After the shooting at Marjory Stoneman Douglas last week, Broward Health North, a nearby Level II trauma center, received eight victims. Two of those patients died. I cannot speak for this team’s specific experience, but I know the responsibility and guilt I feel when I look into the eyes of a patient or loved ones and tell them they have to wait for me to operate on someone else first. It is a conversation I continue to struggle with, even after so many years in this field.

And if the victims survive these mass shootings? What then? I regularly witness firsthand the devastation that gun violence can wreak on the human body. The patients’ names often do not appear in the news, though their suffering is tremendous. These victims go through multiple surgeries, undergo bowel resections, experience ongoing nerve damage and suffer through wound complications ― and this doesn’t even take the psychological suffering into account.

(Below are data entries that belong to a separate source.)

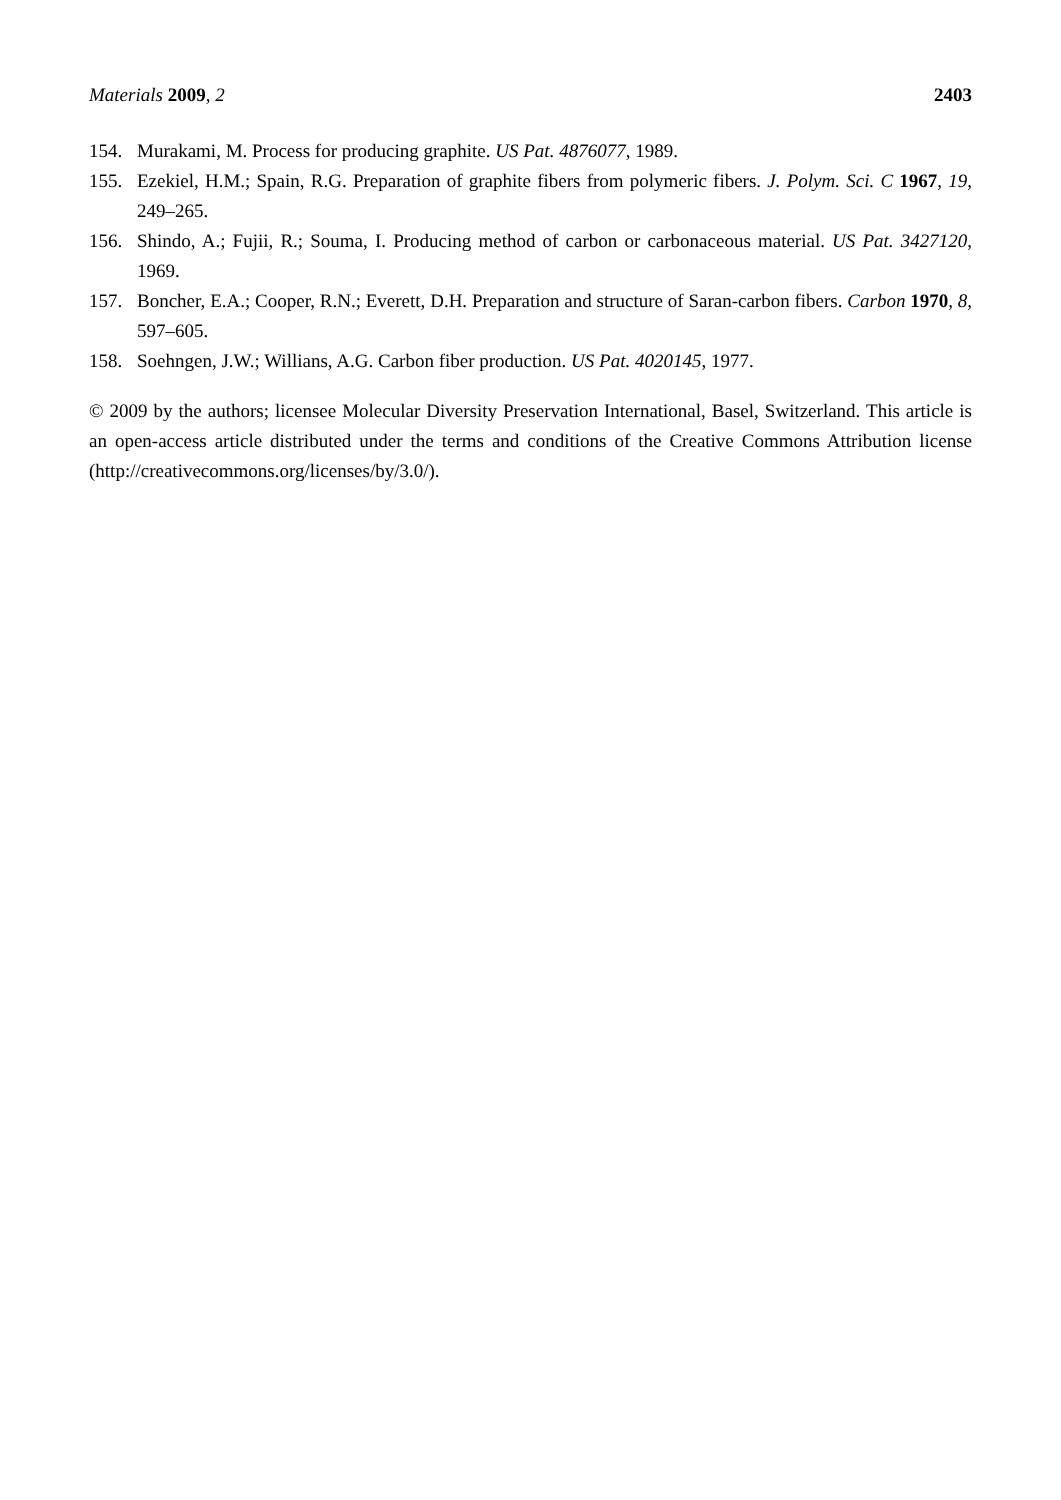Materials 2009, 2 2403
154. Murakami, M. Process for producing graphite. US Pat. 4876077, 1989.
155. Ezekiel, H.M.; Spain, R.G. Preparation of graphite fibers from polymeric fibers. J. Polym. Sci. C 1967, 19, 249–265.
156. Shindo, A.; Fujii, R.; Souma, I. Producing method of carbon or carbonaceous material. US Pat. 3427120, 1969.
157. Boncher, E.A.; Cooper, R.N.; Everett, D.H. Preparation and structure of Saran-carbon fibers. Carbon 1970, 8, 597–605.
158. Soehngen, J.W.; Willians, A.G. Carbon fiber production. US Pat. 4020145, 1977.
© 2009 by the authors; licensee Molecular Diversity Preservation International, Basel, Switzerland. This article is an open-access article distributed under the terms and conditions of the Creative Commons Attribution license (http://creativecommons.org/licenses/by/3.0/).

But the aftereffects of gun violence do not easily stick in the minds and hearts of the public or our politicians. They don’t even find a home on social media in people’s messages of thoughts and prayers. Vigils are not held for survivors with colostomy bags.

If our health care system is not designed or prepared to absorb the consequences of assault weapon injuries, why are they legal to begin with? Contrarians will immediately argue that we see mass casualty motor vehicle accidents all the time, yet we have not banned cars or buses. The difference here lies in the fact that the lawful possession of assault weapons is born out a desire to possess firearms, not out of a daily necessity that ensures our society can function properly.

“Many cities, and some states, for that matter, don’t even have hospitals with Level I trauma centers.”

As the gun control debate rages on, the individuals and institutions that treat and manage the outcomes of assault weapon-related injuries must be given a seat at the table. I am only one medical professional of many, but I strongly advocate for the ban of assault weapons on account of the inability to provide timely and equal care for the number of victims these weapons can produce.

As countless others have already said, the time is long overdue to have a serious discussion about gun violence, especially as it pertains to assault weapons. As each day passes, the likelihood of mass shootings like what happened in Parkland occurring again is a foregone conclusion. In the meantime, all I can do is prepare myself and our trauma team to the best of my ability for what may soon happen in our own community.

Jason Rhee is a board-certified trauma surgeon in St. Louis, Missouri. He received his undergraduate degree at Columbia University, attended Albert Einstein College of Medicine in New York and completed his residency at Tufts Medical Center in Boston and his surgical critical care at Washington University in St. Louis.